In June 2009, two Leesburg, FL mothers went on television and petitioned to have Maureen Johnson’s YA novel The Bermudez Triangle removed from the YA section of the library. A Leesburg library advisory committee voted to keep the book (in addition to a book from the Gossip Girl series that was also challenged) on the YA shelves.
Author Johnson composed a video response to the censorship attempt. It includes a thank you to librarians for resisting censorship and fighting to provide teens with access to materials they want–and may even need.
(story via I’m Here. I’m Queer. What the Hell do I Read?)
On the list
That excerpt sure makes me want to read it.
I have mixed feelings. It’s
I have mixed feelings.

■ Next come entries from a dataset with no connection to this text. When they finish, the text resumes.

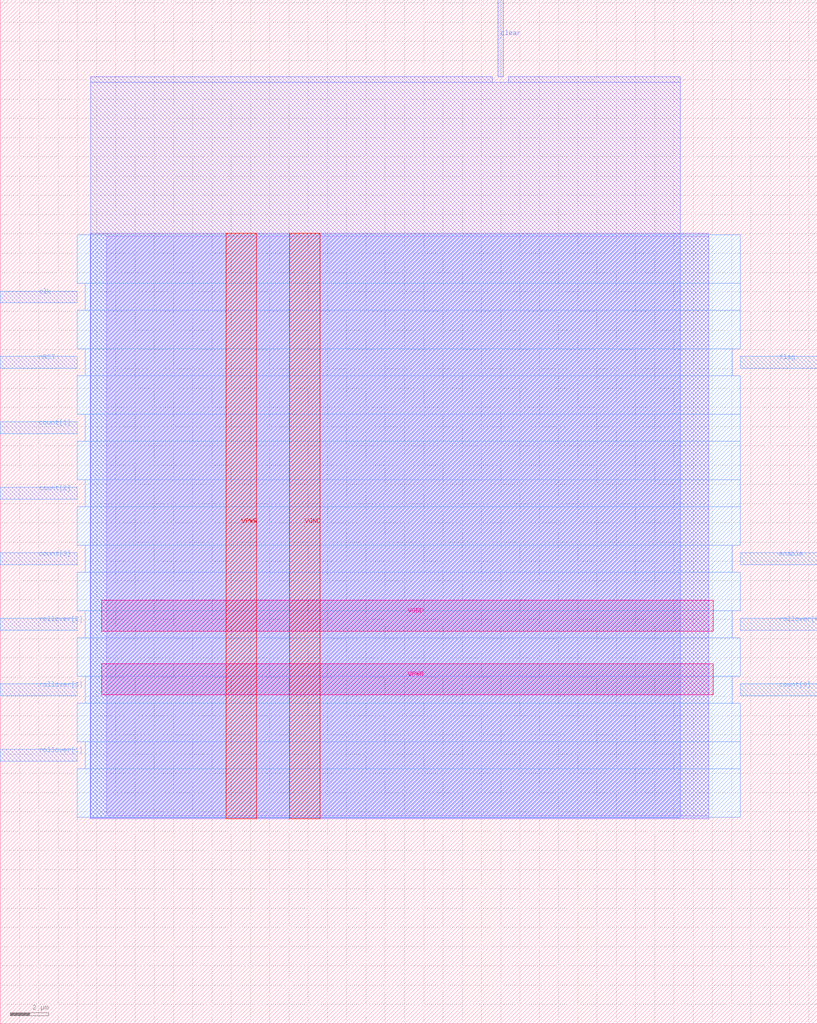
<source format=lef>
VERSION 5.7 ;
  NOWIREEXTENSIONATPIN ON ;
  DIVIDERCHAR "/" ;
  BUSBITCHARS "[]" ;
MACRO flex_counter
  CLASS BLOCK ;
  FOREIGN flex_counter ;
  ORIGIN 0.000 0.000 ;
  SIZE 42.440 BY 53.160 ;
  PIN VGND
    DIRECTION INOUT ;
    USE GROUND ;
    PORT
      LAYER met4 ;
        RECT 15.020 10.640 16.620 41.040 ;
    END
    PORT
      LAYER met5 ;
        RECT 5.280 20.380 37.040 21.980 ;
    END
  END VGND
  PIN VPWR
    DIRECTION INOUT ;
    USE POWER ;
    PORT
      LAYER met4 ;
        RECT 11.720 10.640 13.320 41.040 ;
    END
    PORT
      LAYER met5 ;
        RECT 5.280 17.080 37.040 18.680 ;
    END
  END VPWR
  PIN clear
    DIRECTION INPUT ;
    USE SIGNAL ;
    ANTENNAGATEAREA 0.196500 ;
    PORT
      LAYER met2 ;
        RECT 25.850 49.160 26.130 53.160 ;
    END
  END clear
  PIN clk
    DIRECTION INPUT ;
    USE SIGNAL ;
    ANTENNAGATEAREA 0.852000 ;
    PORT
      LAYER met3 ;
        RECT 0.000 37.440 4.000 38.040 ;
    END
  END clk
  PIN count[0]
    DIRECTION OUTPUT TRISTATE ;
    USE SIGNAL ;
    ANTENNADIFFAREA 0.445500 ;
    PORT
      LAYER met3 ;
        RECT 38.440 17.040 42.440 17.640 ;
    END
  END count[0]
  PIN count[1]
    DIRECTION OUTPUT TRISTATE ;
    USE SIGNAL ;
    ANTENNADIFFAREA 0.795200 ;
    PORT
      LAYER met3 ;
        RECT 0.000 30.640 4.000 31.240 ;
    END
  END count[1]
  PIN count[2]
    DIRECTION OUTPUT TRISTATE ;
    USE SIGNAL ;
    ANTENNADIFFAREA 0.795200 ;
    PORT
      LAYER met3 ;
        RECT 0.000 27.240 4.000 27.840 ;
    END
  END count[2]
  PIN count[3]
    DIRECTION OUTPUT TRISTATE ;
    USE SIGNAL ;
    ANTENNADIFFAREA 0.795200 ;
    PORT
      LAYER met3 ;
        RECT 0.000 23.840 4.000 24.440 ;
    END
  END count[3]
  PIN enable
    DIRECTION INPUT ;
    USE SIGNAL ;
    ANTENNAGATEAREA 0.126000 ;
    PORT
      LAYER met3 ;
        RECT 38.440 23.840 42.440 24.440 ;
    END
  END enable
  PIN flag
    DIRECTION OUTPUT TRISTATE ;
    USE SIGNAL ;
    ANTENNADIFFAREA 0.795200 ;
    PORT
      LAYER met3 ;
        RECT 38.440 34.040 42.440 34.640 ;
    END
  END flag
  PIN nRST
    DIRECTION INPUT ;
    USE SIGNAL ;
    ANTENNAGATEAREA 0.213000 ;
    PORT
      LAYER met3 ;
        RECT 0.000 34.040 4.000 34.640 ;
    END
  END nRST
  PIN rollover[0]
    DIRECTION INPUT ;
    USE SIGNAL ;
    ANTENNAGATEAREA 0.126000 ;
    PORT
      LAYER met3 ;
        RECT 38.440 20.440 42.440 21.040 ;
    END
  END rollover[0]
  PIN rollover[1]
    DIRECTION INPUT ;
    USE SIGNAL ;
    ANTENNAGATEAREA 0.196500 ;
    PORT
      LAYER met3 ;
        RECT 0.000 13.640 4.000 14.240 ;
    END
  END rollover[1]
  PIN rollover[2]
    DIRECTION INPUT ;
    USE SIGNAL ;
    ANTENNAGATEAREA 0.196500 ;
    PORT
      LAYER met3 ;
        RECT 0.000 20.440 4.000 21.040 ;
    END
  END rollover[2]
  PIN rollover[3]
    DIRECTION INPUT ;
    USE SIGNAL ;
    ANTENNAGATEAREA 0.196500 ;
    PORT
      LAYER met3 ;
        RECT 0.000 17.040 4.000 17.640 ;
    END
  END rollover[3]
  OBS
      LAYER li1 ;
        RECT 5.520 10.795 36.800 40.885 ;
      LAYER met1 ;
        RECT 4.670 10.640 36.800 41.040 ;
      LAYER met2 ;
        RECT 4.690 48.880 25.570 49.160 ;
        RECT 26.410 48.880 35.330 49.160 ;
        RECT 4.690 10.695 35.330 48.880 ;
      LAYER met3 ;
        RECT 4.000 38.440 38.440 40.965 ;
        RECT 4.400 37.040 38.440 38.440 ;
        RECT 4.000 35.040 38.440 37.040 ;
        RECT 4.400 33.640 38.040 35.040 ;
        RECT 4.000 31.640 38.440 33.640 ;
        RECT 4.400 30.240 38.440 31.640 ;
        RECT 4.000 28.240 38.440 30.240 ;
        RECT 4.400 26.840 38.440 28.240 ;
        RECT 4.000 24.840 38.440 26.840 ;
        RECT 4.400 23.440 38.040 24.840 ;
        RECT 4.000 21.440 38.440 23.440 ;
        RECT 4.400 20.040 38.040 21.440 ;
        RECT 4.000 18.040 38.440 20.040 ;
        RECT 4.400 16.640 38.040 18.040 ;
        RECT 4.000 14.640 38.440 16.640 ;
        RECT 4.400 13.240 38.440 14.640 ;
        RECT 4.000 10.715 38.440 13.240 ;
  END
END flex_counter
END LIBRARY


</source>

It’s true that public libraries have to serve a wide array of patrons and I do have a feeling if everything that offended someone was removed, there probably wouldn’t be many books left. I think it’s a little different with school libraries, depending on the age group, but even they can’t allow a great deal.
I do think that parents need to stop just dropping off kids and be more active about knowing what their kids are reading, instead of expecting the library to do it.
I do have to comment though that there does sometimes seem to be bias amongst the libraries themselves…the link is apparently a gay site. Libraries these days have a lot of pro-gay books, but seem reluctant to also add books from pro-traditonal marriage points of view or ex-gay points of view. Even the ones that claim to be from a religious point of view are often still biased toward the lifestyle. It also happens with origins books to a lesser extent. And no I’m not saying put them in the science section. But I know of a few libraries that could stand to add a few more books from a creation science view in the religion section.
They shouldn’t be so eager to keep some books on the shelf despite some people being offended, but then be horrified others might be offensive. Libraries need to be as without bias as they can. I get why some is necessary, most patrions probably wouldn’t want pro-racisim books, for example.